Working with reluctant learners feels like pushing students across the finish line of passing a course. Instead of thinking of teaching as a “pushing” exercise requiring considerable effort, reimagine it as pulling. Your immediate reaction might be, “Wow, pulling an object up a hill is even more challenging than pushing.” However, think about using an internal pull rather than thinking about an external pull of you trying to pull the boulder uphill. Shift the mental model of the teacher working externally to pull or push students toward a learning goal to one of facilitating the student’s internal pull toward that goal. This is the push and pull of student learning. Teachers pushing students to learn is exhausting and frustrating. In contrast, the feeling is very different when the student feels an internal pull to accomplish a learning goal. Setting up an internal pull still requires effort, and teachers may exert more time planning and facilitating learning. Still, the results are rewarding for students and teachers.
What drives our students? And how can teachers create an internal pull that motivates students? In his book Drive, Daniel Pink describes the three inner motivators that move people, in other words, that pull people toward a goal. Pink points out that it is not rewards and punishment that drive people; it is a shared purpose, frequent measurement of mastery, and the ability to make autonomous choices.
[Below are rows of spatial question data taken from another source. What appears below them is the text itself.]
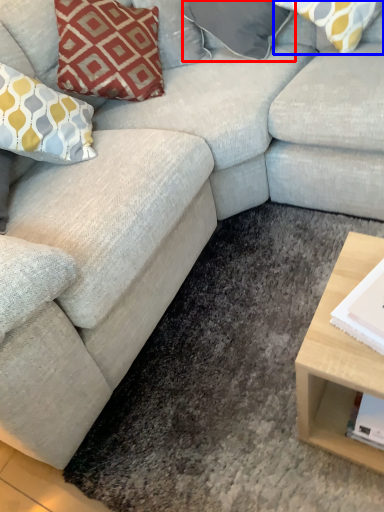
Question: Among these objects, which one is farthest to the camera, pillow (highlighted by a red box) or pillow (highlighted by a blue box)?

Choices:
 (A) pillow
 (B) pillow

Answer: (A)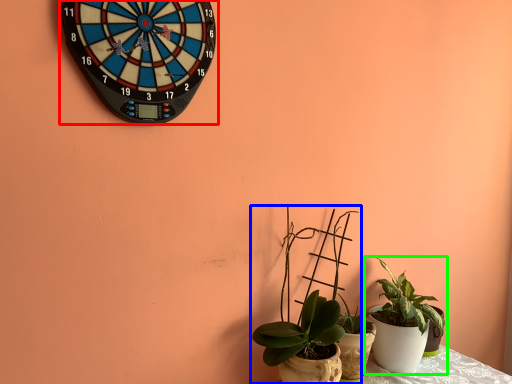
Question: Considering the real-world distances, which object is closest to wall clock (highlighted by a red box)? houseplant (highlighted by a blue box) or houseplant (highlighted by a green box).

Choices:
 (A) houseplant
 (B) houseplant

Answer: (A)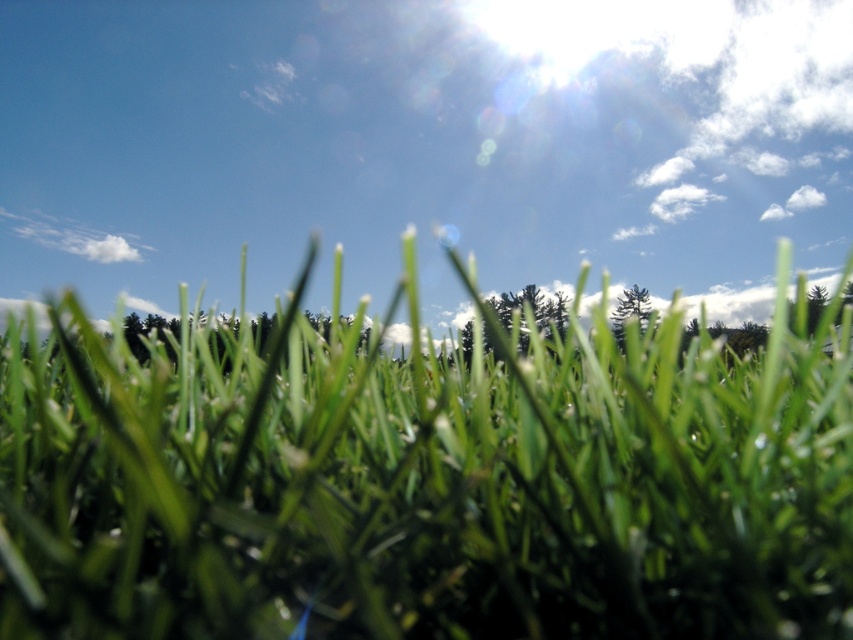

First, we are motivated when we adopt a clear goal or objective, especially when we share that common purpose with others we care about. Second, when people can frequently measure that they are gaining proficiency in their work through frequent recognition, feedback, or even self-reflection, it drives them to continue to practice and improve. Finally, when people have greater autonomy in what they do, and when they do it, it increases their drive. These motivating principles apply to students as well.
Career and Technical Education offers some natural pull learning because the subject matter is usually not a requirement, students have some choice in what they study, and the courses have a clear, relevant purpose. Moreover, mastery is often visible because it is measured by performance in a real-world setting. That is why CTE students are generally more motivated than students in general academic courses.
Of course, even CTE teachers’ work can sometimes drift into feeling like teachers are pushing reluctant students to success rather than the learning goals pulling them toward success by their interest in the content. Teachers can rely less on pushing and facilitate more pulling by applying the Drive principles — shared purpose, frequent measurement, and autonomous choices — in a mental learning model.
A great way to think visually about push vs. pull learning is to use the Rigor/Relevance Framework™. The framework categorizes high and low levels of rigor and relevance. Low rigor/low relevance learning is what teachers seem to have to push students to complete. CTE is naturally highly relevant, but even CTE can sometimes become bogged down into low-rigor tasks. When students are challenged with real-world problems of high rigor and high relevance, solving that problem becomes a pull on student motivation. In these teaching situations, students will work to acquire the foundation knowledge of skills needed to solve the problem or construct the solution ultimately.
Think about your teaching. The more you can pull learning into your work with students, the more motivated they will be.

Try to include more pull in your CTE instruction, and at the end of the day, your instruction will seem less like the work of Sisyphus and more like the reason you became a CTE teacher.